> [Exercise goal]:
Both the line below containing "X59904761Y383885952D01*" and the line containing "X64738095Y381609285D01*", along with every line between them, should be repeated exactly; no other line belongs in the answer.

> [Dataset entries]:
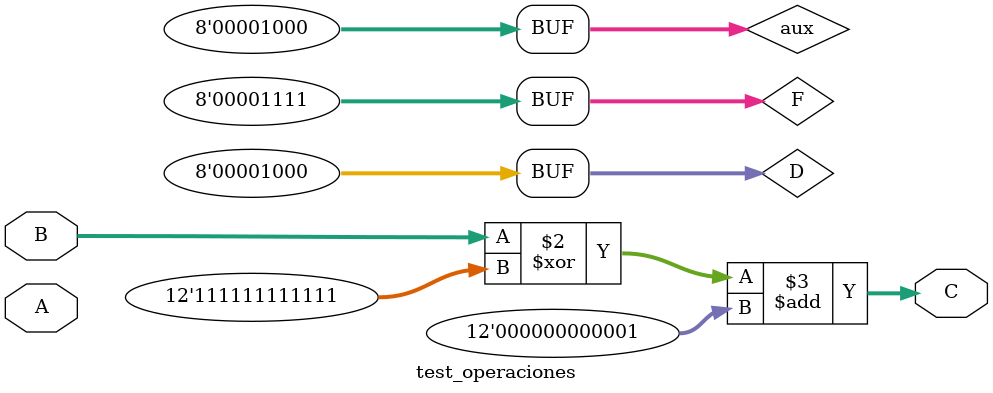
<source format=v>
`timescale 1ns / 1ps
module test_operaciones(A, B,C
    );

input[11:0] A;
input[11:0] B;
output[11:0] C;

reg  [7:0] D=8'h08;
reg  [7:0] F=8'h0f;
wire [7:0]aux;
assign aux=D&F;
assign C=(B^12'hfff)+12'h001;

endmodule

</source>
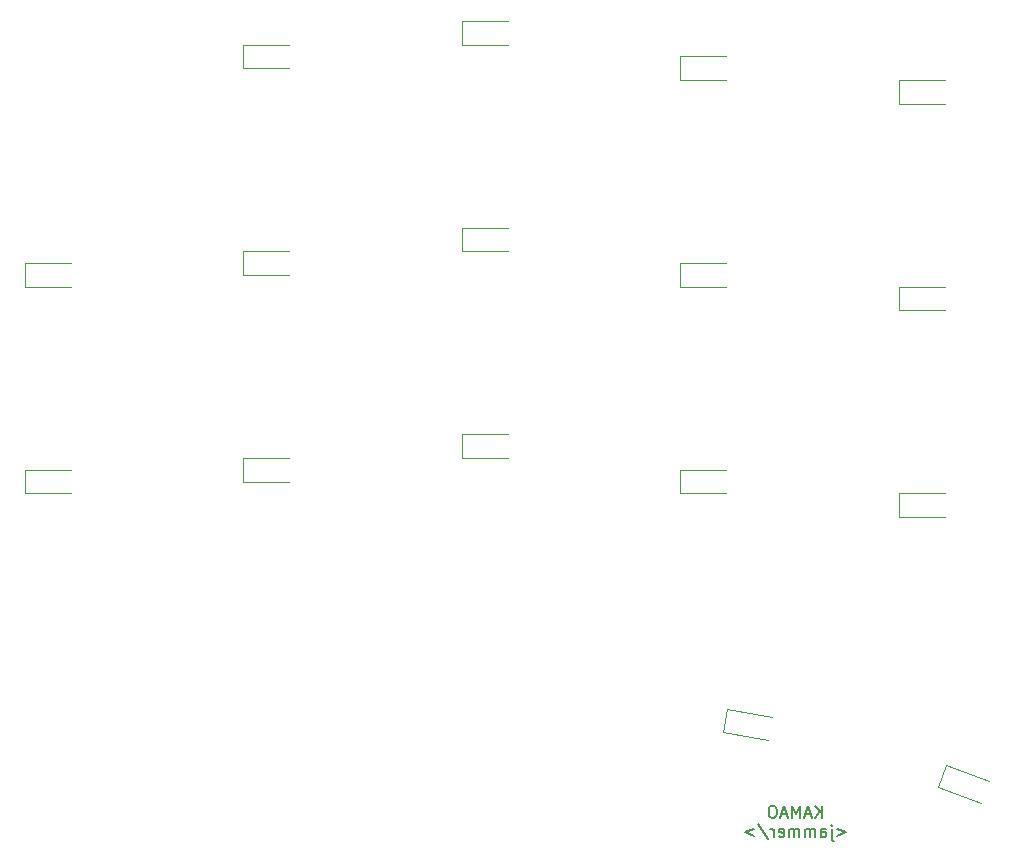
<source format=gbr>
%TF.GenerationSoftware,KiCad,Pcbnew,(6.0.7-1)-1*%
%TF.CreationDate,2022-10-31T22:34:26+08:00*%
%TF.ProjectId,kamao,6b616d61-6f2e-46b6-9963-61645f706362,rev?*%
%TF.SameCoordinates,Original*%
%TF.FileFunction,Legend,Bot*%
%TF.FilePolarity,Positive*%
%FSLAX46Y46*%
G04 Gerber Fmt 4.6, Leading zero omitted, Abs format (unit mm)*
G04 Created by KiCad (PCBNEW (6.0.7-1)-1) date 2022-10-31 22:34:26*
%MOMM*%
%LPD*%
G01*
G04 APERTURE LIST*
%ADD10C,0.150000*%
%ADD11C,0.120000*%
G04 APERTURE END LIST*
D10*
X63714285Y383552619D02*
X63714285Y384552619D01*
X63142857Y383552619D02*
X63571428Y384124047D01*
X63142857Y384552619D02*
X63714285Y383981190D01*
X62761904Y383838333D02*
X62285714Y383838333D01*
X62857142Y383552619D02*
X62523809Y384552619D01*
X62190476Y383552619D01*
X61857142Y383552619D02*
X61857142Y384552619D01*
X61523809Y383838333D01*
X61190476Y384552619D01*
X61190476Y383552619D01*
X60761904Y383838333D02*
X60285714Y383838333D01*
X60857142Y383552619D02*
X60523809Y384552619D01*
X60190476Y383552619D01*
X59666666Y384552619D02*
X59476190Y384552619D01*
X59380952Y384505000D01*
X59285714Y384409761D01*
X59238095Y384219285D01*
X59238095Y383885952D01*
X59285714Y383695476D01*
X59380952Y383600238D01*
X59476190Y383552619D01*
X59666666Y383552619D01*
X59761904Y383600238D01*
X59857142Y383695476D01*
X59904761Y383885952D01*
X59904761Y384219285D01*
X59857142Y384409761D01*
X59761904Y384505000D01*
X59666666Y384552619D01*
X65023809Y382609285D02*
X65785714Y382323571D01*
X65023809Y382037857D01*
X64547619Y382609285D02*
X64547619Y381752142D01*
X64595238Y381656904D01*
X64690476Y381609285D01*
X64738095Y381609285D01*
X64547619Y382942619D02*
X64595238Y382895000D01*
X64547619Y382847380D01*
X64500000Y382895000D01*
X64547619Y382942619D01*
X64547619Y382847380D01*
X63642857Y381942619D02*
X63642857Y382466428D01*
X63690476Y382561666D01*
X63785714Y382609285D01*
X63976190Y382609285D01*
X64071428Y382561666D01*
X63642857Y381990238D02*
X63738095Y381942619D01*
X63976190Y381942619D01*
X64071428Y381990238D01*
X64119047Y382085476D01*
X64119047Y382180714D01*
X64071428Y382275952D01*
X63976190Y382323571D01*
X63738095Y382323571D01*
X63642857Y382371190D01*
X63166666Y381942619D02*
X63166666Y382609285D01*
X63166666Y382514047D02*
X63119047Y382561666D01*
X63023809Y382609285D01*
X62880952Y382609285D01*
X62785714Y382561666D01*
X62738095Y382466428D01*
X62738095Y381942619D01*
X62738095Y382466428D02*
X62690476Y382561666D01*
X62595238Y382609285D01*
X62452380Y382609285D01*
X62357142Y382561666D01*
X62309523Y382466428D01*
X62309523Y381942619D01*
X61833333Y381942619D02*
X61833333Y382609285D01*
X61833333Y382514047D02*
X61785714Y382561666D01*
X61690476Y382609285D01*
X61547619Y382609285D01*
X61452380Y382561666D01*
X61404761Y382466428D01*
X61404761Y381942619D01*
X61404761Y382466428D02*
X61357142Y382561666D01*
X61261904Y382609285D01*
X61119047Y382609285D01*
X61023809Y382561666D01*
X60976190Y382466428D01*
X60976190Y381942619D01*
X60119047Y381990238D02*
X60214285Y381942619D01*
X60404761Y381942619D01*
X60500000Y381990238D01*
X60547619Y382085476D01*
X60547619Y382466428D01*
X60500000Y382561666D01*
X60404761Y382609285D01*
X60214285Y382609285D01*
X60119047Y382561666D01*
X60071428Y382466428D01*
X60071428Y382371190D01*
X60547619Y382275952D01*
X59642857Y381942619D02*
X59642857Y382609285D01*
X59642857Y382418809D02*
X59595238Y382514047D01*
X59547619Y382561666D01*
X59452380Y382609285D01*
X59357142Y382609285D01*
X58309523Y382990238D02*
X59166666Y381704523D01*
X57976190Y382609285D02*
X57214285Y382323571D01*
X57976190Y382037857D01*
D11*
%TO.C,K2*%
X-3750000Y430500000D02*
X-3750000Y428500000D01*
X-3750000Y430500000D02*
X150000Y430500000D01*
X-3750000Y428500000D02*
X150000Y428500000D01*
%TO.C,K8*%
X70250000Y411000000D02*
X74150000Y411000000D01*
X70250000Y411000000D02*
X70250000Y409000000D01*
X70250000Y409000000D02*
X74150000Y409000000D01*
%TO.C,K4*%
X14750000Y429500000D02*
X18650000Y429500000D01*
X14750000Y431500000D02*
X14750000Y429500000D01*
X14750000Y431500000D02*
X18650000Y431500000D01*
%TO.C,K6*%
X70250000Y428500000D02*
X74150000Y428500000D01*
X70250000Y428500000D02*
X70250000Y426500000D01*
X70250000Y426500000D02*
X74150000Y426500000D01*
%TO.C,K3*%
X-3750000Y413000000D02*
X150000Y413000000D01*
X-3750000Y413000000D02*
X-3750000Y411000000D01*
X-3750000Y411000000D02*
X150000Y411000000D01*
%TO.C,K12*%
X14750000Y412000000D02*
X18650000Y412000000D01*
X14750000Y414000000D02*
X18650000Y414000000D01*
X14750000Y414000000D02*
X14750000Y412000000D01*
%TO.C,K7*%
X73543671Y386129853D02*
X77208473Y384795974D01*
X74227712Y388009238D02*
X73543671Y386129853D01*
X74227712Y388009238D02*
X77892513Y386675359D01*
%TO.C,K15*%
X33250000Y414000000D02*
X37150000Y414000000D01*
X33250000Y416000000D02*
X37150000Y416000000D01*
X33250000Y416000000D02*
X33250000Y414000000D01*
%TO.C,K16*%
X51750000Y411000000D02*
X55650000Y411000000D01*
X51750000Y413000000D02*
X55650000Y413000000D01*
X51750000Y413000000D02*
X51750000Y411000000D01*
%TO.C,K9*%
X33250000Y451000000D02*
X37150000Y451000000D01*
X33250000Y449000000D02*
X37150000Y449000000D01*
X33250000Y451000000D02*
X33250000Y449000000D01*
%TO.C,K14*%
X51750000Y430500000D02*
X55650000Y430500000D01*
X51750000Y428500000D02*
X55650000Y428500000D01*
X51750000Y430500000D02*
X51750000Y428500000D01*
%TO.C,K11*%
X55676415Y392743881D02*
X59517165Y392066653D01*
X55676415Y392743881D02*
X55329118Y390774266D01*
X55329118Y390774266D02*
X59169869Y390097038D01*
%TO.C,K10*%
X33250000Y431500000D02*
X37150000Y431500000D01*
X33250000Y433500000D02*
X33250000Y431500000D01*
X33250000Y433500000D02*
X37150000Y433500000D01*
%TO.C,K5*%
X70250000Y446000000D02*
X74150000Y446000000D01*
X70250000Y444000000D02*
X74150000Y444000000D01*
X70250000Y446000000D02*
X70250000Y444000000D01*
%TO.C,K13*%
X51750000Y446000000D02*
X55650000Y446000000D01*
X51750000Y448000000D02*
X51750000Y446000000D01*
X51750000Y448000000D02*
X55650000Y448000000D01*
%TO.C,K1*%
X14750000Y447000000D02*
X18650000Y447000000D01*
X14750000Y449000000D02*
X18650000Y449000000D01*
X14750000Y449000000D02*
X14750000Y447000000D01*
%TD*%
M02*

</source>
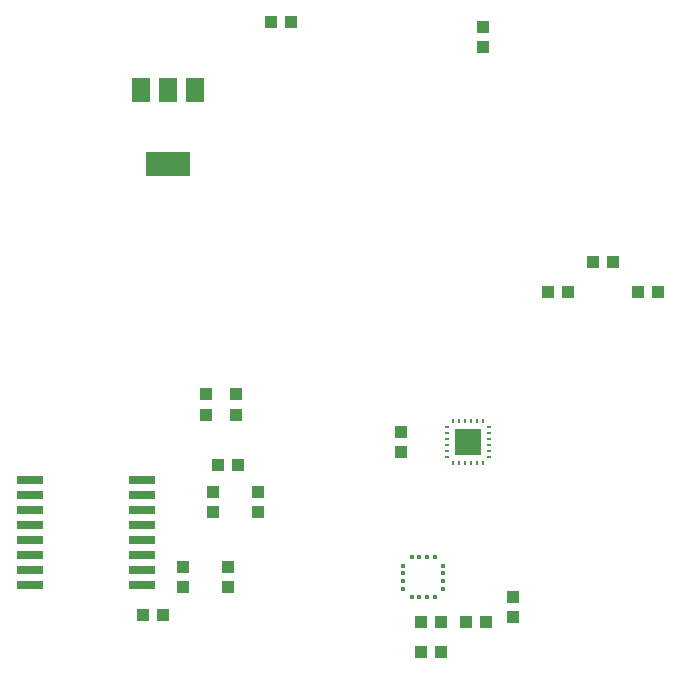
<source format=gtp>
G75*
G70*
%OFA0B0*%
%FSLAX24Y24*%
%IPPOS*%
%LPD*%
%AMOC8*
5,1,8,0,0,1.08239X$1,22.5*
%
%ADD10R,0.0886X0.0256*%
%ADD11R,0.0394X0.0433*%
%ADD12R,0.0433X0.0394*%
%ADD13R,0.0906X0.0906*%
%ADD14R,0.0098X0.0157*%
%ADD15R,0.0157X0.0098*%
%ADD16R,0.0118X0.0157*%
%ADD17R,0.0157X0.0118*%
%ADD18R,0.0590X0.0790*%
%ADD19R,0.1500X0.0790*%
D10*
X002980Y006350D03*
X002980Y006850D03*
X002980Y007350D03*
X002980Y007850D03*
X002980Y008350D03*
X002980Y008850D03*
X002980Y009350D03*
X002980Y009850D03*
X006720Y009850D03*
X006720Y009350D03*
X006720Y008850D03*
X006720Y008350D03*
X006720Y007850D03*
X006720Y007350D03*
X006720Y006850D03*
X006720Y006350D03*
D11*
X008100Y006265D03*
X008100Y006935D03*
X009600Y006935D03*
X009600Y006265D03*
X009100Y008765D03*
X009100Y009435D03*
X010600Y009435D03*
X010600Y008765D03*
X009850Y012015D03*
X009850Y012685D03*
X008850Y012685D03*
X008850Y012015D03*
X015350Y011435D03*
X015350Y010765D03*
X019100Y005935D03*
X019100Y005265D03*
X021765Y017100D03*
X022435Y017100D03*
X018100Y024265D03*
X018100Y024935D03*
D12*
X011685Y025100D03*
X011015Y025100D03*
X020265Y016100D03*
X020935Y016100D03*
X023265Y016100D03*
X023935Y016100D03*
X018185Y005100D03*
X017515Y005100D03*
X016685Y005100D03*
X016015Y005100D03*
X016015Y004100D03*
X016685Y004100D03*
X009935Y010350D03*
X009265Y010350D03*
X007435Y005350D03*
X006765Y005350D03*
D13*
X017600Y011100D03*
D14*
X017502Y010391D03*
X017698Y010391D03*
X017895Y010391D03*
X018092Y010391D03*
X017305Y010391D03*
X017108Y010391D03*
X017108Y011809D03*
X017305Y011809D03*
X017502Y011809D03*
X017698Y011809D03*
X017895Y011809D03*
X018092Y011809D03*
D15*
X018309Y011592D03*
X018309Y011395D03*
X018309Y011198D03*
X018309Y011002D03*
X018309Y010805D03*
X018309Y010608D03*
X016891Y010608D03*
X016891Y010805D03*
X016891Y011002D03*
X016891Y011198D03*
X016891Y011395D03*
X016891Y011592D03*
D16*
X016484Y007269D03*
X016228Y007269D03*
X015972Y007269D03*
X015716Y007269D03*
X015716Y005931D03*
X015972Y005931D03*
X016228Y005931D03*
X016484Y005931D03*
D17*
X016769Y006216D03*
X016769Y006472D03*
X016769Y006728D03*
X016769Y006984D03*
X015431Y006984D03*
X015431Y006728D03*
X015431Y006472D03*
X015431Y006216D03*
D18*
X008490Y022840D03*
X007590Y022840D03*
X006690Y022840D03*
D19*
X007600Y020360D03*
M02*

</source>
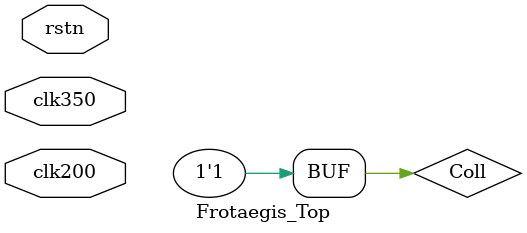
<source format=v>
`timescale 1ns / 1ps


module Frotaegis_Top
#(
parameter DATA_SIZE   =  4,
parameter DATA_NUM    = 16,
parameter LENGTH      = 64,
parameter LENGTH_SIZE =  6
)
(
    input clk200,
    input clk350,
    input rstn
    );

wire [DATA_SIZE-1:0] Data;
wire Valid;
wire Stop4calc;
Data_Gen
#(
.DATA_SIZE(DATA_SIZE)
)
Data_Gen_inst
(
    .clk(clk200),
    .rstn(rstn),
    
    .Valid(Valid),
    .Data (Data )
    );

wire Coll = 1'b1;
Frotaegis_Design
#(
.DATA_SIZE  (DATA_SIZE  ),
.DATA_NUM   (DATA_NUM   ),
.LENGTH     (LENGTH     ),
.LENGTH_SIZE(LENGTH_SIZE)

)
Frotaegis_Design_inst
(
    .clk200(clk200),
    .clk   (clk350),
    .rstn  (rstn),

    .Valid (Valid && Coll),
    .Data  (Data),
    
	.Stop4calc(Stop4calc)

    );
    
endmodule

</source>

> [The answer]:
X59904761Y383885952D01*
X59904761Y384219285D01*
X59857142Y384409761D01*
X59761904Y384505000D01*
X59666666Y384552619D01*
X65023809Y382609285D02*
X65785714Y382323571D01*
X65023809Y382037857D01*
X64547619Y382609285D02*
X64547619Y381752142D01*
X64595238Y381656904D01*
X64690476Y381609285D01*
X64738095Y381609285D01*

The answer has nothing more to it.